Octagon employed plaintiffs Douglas Hendrickson and Clifford LaBoy, Jr., sports agents who represented NFL athletes. Hendrickson and Laboy signed employment contracts with Octagon that addressed what would happen if they left the company. The contracts required them to pay a percentage of fees from agreements signed or negotiated while they were employed at Octagon; as well as those that were executed during a “restricted period” after they left the company (one year for Hendrickson and two years for LaBoy).
After resigning from Octagon, both Hendrickson and LaBoy sought a ruling that these provisions violated Section 16600. They argued that the payments were designed to “prevent” them from leaving Octagon and therefore violated Section 16600. The Court disagreed. It distinguished the fee-sharing provisions from liquidated damages provisions that may violate 16600, and explained that the fee-sharing provisions were intended to “prevent the agents from snookering Octagon out of the returns on its most lucrative investments,” not to prevent them from leaving altogether.
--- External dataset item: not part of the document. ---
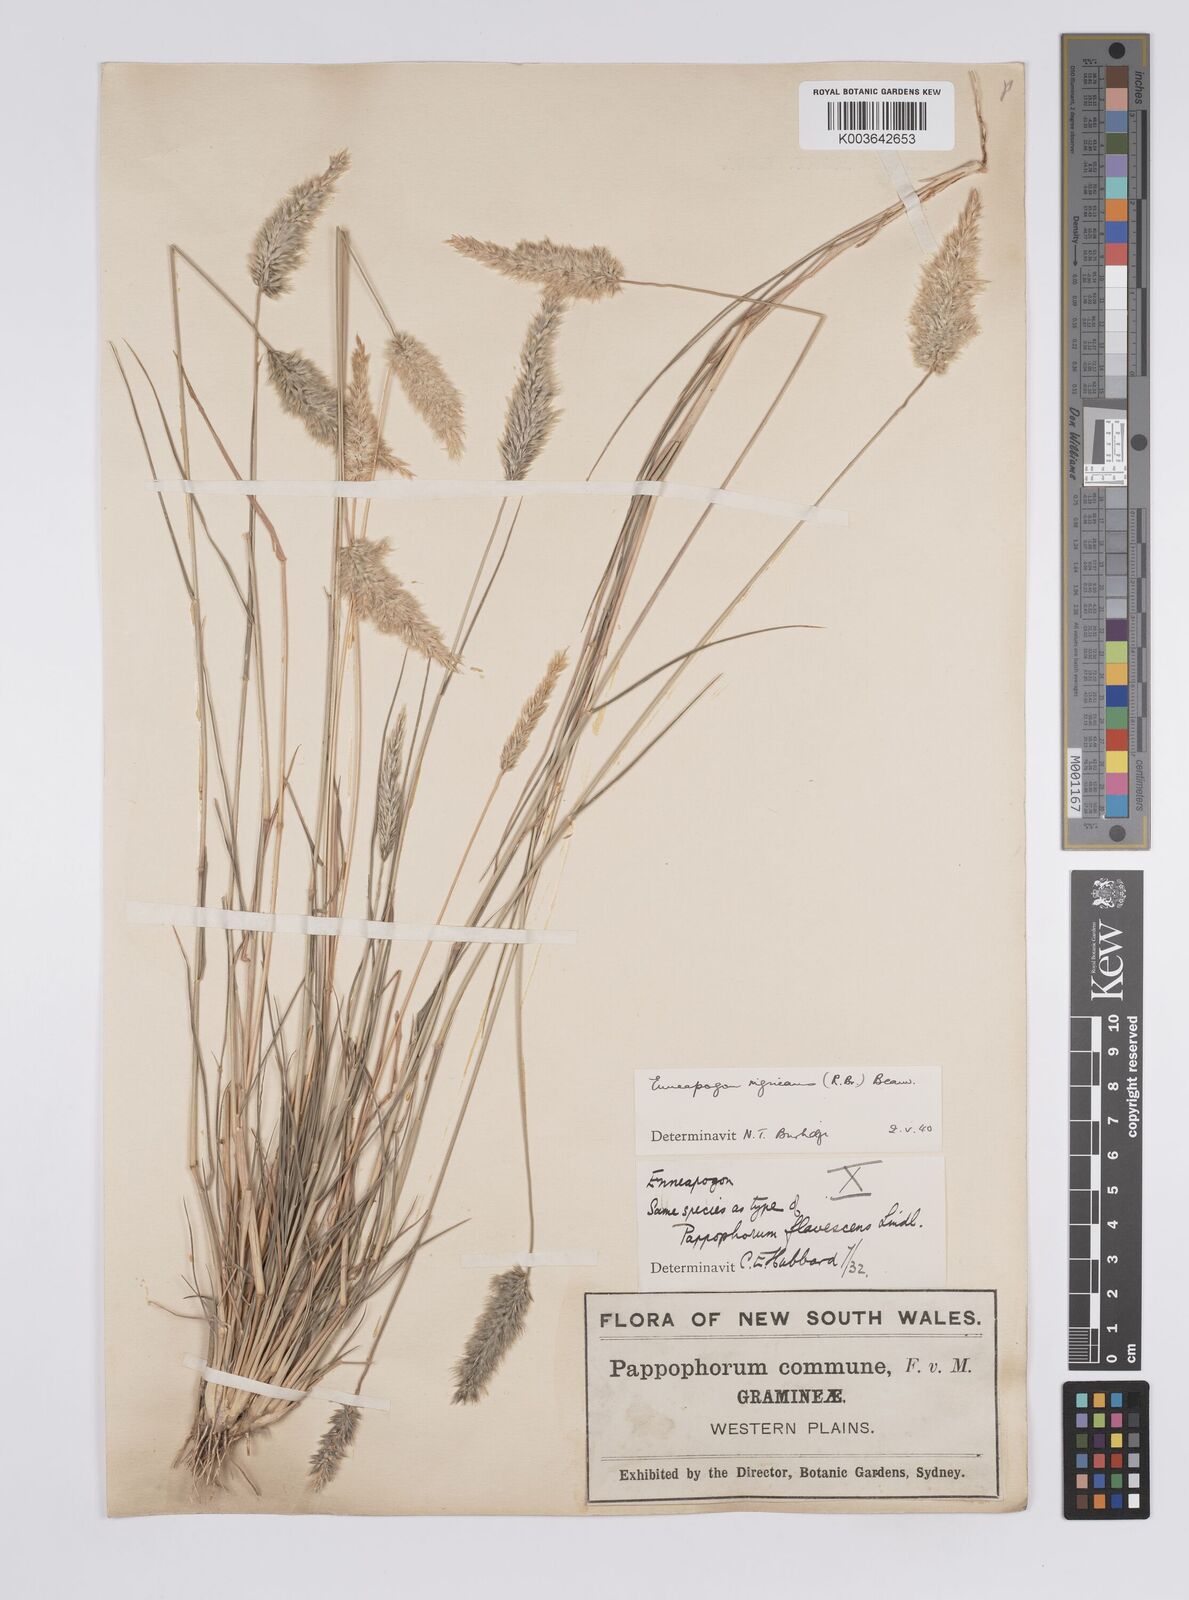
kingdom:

The Court noted the significant risk that firms take in hiring agents. For every blockbuster deal, there are failed negotiations and players who get cut. Firms can only take on this risk — and bear the cost of guaranteed salaries — if they know they are going to get paid on the deals that do work out. The Court explained that, without the contractual fee-sharing provisions, an agent could earn a comfortable salary at Octagon, use its resources to negotiate a large deal for a player, and leave right before the deal was about to start paying out. In that situation, Octagon would be left with nothing.
Fee-sharing is not, however, without its limits under 16600. The Court distinguished between players represented by Hendrickson and LaBoy, and those who were represented by other Octagon agents. Although the employment contracts at issue required fee-sharing on new deals executed during the restricted period for any player who had been represented by any Octagon employee, the Court found that this went a bit too far. Octagon could require payments for deals related to players who Hendrickson and LaBoy personally represented while employed there. That protected Octagon’s interest in not having its employees steal client revenue by timing their departures. But 16600 does not permit a requirement of payments for deals involving players represented by different agents. As the Court explained, “agents cannot cut and run with clients they do not have” – if Hendrickson and LaBoy can convince other clients to leave their agents and join them, that is protected competition.
Although the Octagon cases are still working their way through the system, and likely will be subject to appeal, they provide hope that employers sometimes can protect their investments in employees by requiring post-departure payments. Employers should discuss with their counsel whether to include fee-sharing or other provisions in employment agreements to recoup the investments they make in their employees.
1 Hendrickson v. Octagon Inc. and LaBoy v. Octagon, Inc., slip op. at 13 (internal quotations and citations omitted).